In 1844, in a field outside the town of Northampton, Massachusetts, a gang of young men showed up at a revival meeting, making trouble. The meeting’s organizers grew angry; the men – more than a hundred – redoubled their uproar. One of the meeting attendees, a forty-seven-year-old woman, hid behind a chest in the corner of the tent: “I am the only colored person here,” she thought, “and on me, probably, their wicked mischief will fall first, and perhaps fatally.”

The young men started to rock the tent-poles. And she gave herself a talking-to.

“Shall I run away and hide from the devil? Me, a servant of the living God? Have I not faith enough to go out and quell that mob?” She tried, unsuccessfully, to convince a couple of friends to confront the men with her. She left the tent alone, and, the moon bright on the field, she walked up a rise nearby and began to sing.
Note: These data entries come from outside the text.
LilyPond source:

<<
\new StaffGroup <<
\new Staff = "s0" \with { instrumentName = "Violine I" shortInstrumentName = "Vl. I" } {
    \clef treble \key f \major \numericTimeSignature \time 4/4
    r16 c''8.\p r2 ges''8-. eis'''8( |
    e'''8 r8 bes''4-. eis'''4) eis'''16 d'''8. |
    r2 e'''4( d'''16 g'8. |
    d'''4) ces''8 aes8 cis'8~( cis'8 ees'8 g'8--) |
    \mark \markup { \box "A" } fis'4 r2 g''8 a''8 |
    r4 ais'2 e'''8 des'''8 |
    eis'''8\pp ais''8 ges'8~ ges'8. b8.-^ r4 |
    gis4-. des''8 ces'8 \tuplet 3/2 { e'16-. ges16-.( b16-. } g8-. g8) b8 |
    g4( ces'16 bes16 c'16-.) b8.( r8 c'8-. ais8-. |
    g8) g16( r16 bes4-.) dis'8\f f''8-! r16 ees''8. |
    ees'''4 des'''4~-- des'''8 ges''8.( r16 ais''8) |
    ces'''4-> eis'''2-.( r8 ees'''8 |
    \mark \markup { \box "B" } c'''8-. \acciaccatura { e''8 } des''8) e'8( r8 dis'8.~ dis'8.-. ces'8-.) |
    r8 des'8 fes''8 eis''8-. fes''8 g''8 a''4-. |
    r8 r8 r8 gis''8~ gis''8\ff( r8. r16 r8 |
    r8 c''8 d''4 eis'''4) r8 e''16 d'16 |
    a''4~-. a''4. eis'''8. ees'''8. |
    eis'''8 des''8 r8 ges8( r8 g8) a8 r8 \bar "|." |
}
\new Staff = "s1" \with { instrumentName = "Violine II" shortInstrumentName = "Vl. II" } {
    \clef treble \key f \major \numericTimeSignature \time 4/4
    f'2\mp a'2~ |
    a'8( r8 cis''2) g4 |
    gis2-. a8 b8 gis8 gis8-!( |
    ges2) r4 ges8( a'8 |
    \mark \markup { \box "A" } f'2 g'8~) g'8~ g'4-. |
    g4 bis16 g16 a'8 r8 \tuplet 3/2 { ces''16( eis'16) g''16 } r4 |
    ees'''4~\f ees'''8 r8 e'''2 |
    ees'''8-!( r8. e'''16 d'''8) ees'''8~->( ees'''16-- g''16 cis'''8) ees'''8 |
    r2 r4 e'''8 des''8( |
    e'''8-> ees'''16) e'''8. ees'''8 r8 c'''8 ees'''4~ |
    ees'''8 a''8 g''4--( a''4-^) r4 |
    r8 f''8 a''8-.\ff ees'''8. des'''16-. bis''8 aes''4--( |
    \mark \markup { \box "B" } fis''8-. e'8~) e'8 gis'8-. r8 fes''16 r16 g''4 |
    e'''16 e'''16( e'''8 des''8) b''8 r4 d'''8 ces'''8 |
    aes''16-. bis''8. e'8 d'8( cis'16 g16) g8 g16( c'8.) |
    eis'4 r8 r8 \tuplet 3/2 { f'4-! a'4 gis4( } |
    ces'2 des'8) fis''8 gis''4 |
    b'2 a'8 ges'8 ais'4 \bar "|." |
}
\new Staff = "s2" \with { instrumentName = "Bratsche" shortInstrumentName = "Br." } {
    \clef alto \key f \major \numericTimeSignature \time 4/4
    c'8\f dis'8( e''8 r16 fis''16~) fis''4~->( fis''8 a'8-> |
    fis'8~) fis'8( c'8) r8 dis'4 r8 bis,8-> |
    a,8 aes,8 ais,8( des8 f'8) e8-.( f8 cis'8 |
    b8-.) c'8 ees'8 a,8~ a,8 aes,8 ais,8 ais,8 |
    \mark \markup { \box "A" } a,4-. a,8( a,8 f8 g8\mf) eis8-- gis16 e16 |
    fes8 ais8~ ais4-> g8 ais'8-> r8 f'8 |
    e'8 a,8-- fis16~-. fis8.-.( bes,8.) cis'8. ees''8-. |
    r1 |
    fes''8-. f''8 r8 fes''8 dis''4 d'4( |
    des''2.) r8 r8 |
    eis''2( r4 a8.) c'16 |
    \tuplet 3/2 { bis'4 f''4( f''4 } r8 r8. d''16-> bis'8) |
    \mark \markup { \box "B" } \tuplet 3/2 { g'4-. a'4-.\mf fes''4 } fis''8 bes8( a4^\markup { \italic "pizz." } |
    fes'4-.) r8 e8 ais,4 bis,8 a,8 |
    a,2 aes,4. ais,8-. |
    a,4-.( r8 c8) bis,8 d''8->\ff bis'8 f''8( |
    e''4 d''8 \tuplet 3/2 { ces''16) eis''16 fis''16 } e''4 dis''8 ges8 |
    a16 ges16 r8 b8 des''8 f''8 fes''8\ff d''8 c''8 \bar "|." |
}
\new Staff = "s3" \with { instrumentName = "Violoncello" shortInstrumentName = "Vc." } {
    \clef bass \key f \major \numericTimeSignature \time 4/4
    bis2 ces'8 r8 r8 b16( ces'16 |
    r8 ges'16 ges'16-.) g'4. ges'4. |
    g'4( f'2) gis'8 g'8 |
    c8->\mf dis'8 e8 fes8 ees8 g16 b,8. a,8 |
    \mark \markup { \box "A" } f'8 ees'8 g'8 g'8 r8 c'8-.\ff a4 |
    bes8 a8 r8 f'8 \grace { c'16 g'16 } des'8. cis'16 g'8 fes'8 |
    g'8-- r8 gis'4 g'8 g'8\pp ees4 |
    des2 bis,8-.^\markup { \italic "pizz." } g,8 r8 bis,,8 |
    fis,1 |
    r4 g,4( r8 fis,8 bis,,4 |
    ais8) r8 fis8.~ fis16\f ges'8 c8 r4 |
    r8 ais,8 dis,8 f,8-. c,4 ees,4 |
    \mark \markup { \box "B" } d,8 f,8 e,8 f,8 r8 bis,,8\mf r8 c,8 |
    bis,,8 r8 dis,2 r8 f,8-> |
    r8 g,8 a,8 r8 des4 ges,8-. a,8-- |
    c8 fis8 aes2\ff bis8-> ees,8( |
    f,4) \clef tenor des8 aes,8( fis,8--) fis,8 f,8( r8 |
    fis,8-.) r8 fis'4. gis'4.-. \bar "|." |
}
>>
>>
Sojourner Truth always was a powerful singer.

It got their attention. And after a few minutes’ conversation, she managed to talk them into leaving.

She was born Isabella Baumfree, and grew up in slavery in Rifton, a hamlet in upstate New York. She remembered her mother teaching her the Lord’s Prayer in Dutch, her first language. When she was nine, she was sold, along with a flock of sheep, away from her family. At eighteen, she fell in love with Robert, owned by a neighbor of her enslaver, John Dumont; they had a son, James, who died soon after he was born. This relationship didn’t sit well with Robert’s owner, and she was later made to marry one of Dumont’s slaves, Thomas; all their children would then belong to Dumont. She had four more surviving children. Diana was the child of her rape by Dumont; Peter, Elizabeth, and Sophia were her children with Thomas.

Jason Landsel, Sojourner Truth. Image courtesy of Jason Landsel

Slavery in New York State was on its way out. After July 4, 1827, all enslaved people in the state would be free. After Dumont reneged on a promise to free Isabella a year early, she escaped, taking with her Sophia, who was still a baby. She found a job with a Quaker couple, Mr. and Mrs. Van Wagenen, in nearby New Paltz, New York.

She had had, as she later described it to her biographer Olive Gilbert, the habit of bringing her complaints to God, bargaining her good behavior for his doing what she asked. But at the Van Wagenens’, she fell out of the habit of prayer. One day, though, she had the first of a remarkable series of experiences. God, she said, showed her, “on the twinkling of an eye, that he was all over”– “Oh, God,” she remembers saying aloud, “I did not know you were so big.” She had a sense too of her own sin. How had she dared to bargain with him? In the words of her biographer, “She began to wish for someone to speak to God for her.… At length a friend appeared to stand between herself and an insulted Deity.” It was a vision, which “brightened into a form distinct, beaming with the beauty of holiness, and radiant with love.” She spoke out loud to it. “I know you, and I don’t know you.… Who are you?” “Her whole soul,” as she described it, “was in one deep prayer.… An answer came to her.… ‘It is Jesus.’”

An unexpected answer. She had “heard Jesus mentioned.… but had received from what she heard no impression that he was any other than an eminent man, like a Washington or a Lafayette. Now he appeared.… And God was no longer a terror and a dread to her.”

It was an experience that would remain a guide for the rest of her life.

Shortly afterward, she learned that Dumont had illegally sold her five-year-old son Peter down south to Alabama. She went back to Dumont’s house, confronting his wife. “Haven’t you as many of ’em left as you can see to?” her former mistress asked. “What have you to support him with, if you could [find him]?” “I have no money,” she said, “but God has enough!… And I’ll have my child again.”

“I felt so tall within,” she said of that moment; “I felt as if the power of a nation was with me!” She found Peter, and took the man who had bought him to court. And won: the first black woman to win a legal battle against a white man in US history.

Sojourner Truth, 1864

She was free. And, after July 4 of that year, all of her children were as well. But so many more were not. And where there was not slavery, there was wage slavery. She felt called to travel, to speak about the need for true brotherhood in Christ, “testifying of the hope that was in her.” And she took a new name: Sojourner.

Her travels took her north; she joined an intentional community in Massachusetts, meeting with the lights of the antebellum abolitionist movement: William Lloyd Garrison, Frederick Douglass, and others.

Sojourner Truth lived until 1883, speaking and organizing for abolition and then for women’s rights and the abolition of capital punishment. To the end of her days, a fierce personal faith in Christ gave her strength and guided her struggle for a more humane order of society.

She died on November 26, 1883. She is buried with her family in Battle Creek, Michigan.

“I can’t read,” she explained, in a speech in May of 1851, “but I can hear. I have heard the Bible and have learned that Eve caused man to sin. Well if woman upset the world, do give her a chance to set it right side up again. Jesus.… never spurned woman from him.… When Lazarus died, Mary and Martha came to him with faith and love and besought him to raise their brother. And Jesus wept – and Lazarus came forth.”